The parents of a seventh grade student suspected of opening fire at Sparks Middle School in Nevada may face charges if the gun he used came from home, police said.
A teacher was killed and two students were wounded in the shooting before the suspect turned the gun on himself.
Sparks Police Department Deputy Chief Tom Miller said investigators believe the 12-year-old brought the Ruger 9mm semi-automatic handgun from his home, but authorities have still not confirmed the gun's origins.
When asked by reporters if the parents could face charges for not keeping the gun away from the child, Miller said, "that is basically a question for the local prosecutor, but the potential is there."
More than half of US states, including Nevada, have a Child Access Prevention (CAP) law but the strength of the laws varies from state to state.

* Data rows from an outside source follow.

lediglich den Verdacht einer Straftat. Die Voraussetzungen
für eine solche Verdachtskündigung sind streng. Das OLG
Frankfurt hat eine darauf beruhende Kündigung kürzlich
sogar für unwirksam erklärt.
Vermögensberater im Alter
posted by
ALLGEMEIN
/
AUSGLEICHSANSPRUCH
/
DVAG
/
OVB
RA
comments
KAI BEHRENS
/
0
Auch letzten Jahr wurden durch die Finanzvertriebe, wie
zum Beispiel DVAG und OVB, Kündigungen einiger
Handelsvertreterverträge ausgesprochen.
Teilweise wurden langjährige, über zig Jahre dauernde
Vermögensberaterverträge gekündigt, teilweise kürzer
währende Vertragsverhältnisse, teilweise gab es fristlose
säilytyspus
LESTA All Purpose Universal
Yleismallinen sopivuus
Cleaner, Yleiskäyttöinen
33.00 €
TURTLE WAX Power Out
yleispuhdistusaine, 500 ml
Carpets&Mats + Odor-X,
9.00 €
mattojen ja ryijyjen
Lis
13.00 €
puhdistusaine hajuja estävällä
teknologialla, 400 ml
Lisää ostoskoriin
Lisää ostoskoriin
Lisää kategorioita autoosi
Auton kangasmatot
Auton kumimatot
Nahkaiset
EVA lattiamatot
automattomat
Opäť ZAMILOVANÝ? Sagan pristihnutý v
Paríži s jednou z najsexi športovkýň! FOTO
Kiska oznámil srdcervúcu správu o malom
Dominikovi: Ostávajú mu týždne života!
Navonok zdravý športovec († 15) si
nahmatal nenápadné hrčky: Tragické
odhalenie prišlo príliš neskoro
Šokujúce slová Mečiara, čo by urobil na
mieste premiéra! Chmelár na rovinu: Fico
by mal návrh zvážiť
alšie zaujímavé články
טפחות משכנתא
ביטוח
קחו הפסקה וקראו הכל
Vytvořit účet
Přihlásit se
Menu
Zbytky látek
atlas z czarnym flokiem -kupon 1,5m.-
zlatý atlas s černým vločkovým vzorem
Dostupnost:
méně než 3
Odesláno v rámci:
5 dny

Nevada prohibits only intentional, knowing, or reckless provision of firearms to minors, which may nor may not apply in this case.

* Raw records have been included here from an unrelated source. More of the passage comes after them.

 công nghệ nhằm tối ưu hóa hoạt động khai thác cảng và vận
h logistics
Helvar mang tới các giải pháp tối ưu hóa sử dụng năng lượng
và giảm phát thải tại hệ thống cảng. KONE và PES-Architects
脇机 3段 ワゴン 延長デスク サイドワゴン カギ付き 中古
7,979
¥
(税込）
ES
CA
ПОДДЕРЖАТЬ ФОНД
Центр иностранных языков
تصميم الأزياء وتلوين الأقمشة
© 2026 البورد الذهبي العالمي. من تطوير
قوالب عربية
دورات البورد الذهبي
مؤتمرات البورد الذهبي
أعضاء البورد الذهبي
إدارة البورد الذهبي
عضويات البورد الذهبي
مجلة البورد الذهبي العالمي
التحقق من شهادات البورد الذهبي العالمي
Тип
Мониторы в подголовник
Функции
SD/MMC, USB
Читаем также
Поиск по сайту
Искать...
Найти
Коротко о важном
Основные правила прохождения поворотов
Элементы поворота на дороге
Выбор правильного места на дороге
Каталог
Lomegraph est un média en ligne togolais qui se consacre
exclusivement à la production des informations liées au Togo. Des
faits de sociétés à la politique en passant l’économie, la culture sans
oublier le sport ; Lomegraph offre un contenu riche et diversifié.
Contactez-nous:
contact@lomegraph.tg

"It's a fairly straightforward civil liability case that a parent can be held liable for failing to adequately secure a gun away from a young person, and there have been a number of civil suits over the years, and a number of reported cases around the country of holding gun owners to the highest degree of care in securing their weapons," Jonathan Lowy, director of the Legal Action Project at the Brady Center to Prevent Gun Violence, told the Christian Science Monitor.
Police are still looking for a motive in the shooting that killed the popular teacher Michael Landsberry and wounded two other seventh graders.
Landsberry is being hailed as a hero for trying to stop the gunman and stalling him for precious seconds so other students could flee the area.
"He truly is a hero," Washoe County School District Superintendent Pedro Martinez said. "He was a beloved teacher, beloved father. He will not be forgotten."